* _Records for this exercise_
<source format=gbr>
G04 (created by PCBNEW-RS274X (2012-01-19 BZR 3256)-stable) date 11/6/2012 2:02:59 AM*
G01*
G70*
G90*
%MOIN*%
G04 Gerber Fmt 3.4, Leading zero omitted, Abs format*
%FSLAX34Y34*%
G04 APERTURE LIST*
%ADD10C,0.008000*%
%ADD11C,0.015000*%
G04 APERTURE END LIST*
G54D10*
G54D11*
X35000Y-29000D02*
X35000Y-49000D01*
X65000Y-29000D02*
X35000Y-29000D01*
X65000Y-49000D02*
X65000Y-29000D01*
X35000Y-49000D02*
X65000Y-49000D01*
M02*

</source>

--

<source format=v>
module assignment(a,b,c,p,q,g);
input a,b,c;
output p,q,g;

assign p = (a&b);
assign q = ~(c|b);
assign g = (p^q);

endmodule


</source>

* _Written task_
Locate the lines above that contain "LIST" and copy them.

* _Written reply_
G04 APERTURE LIST*
G04 APERTURE END LIST*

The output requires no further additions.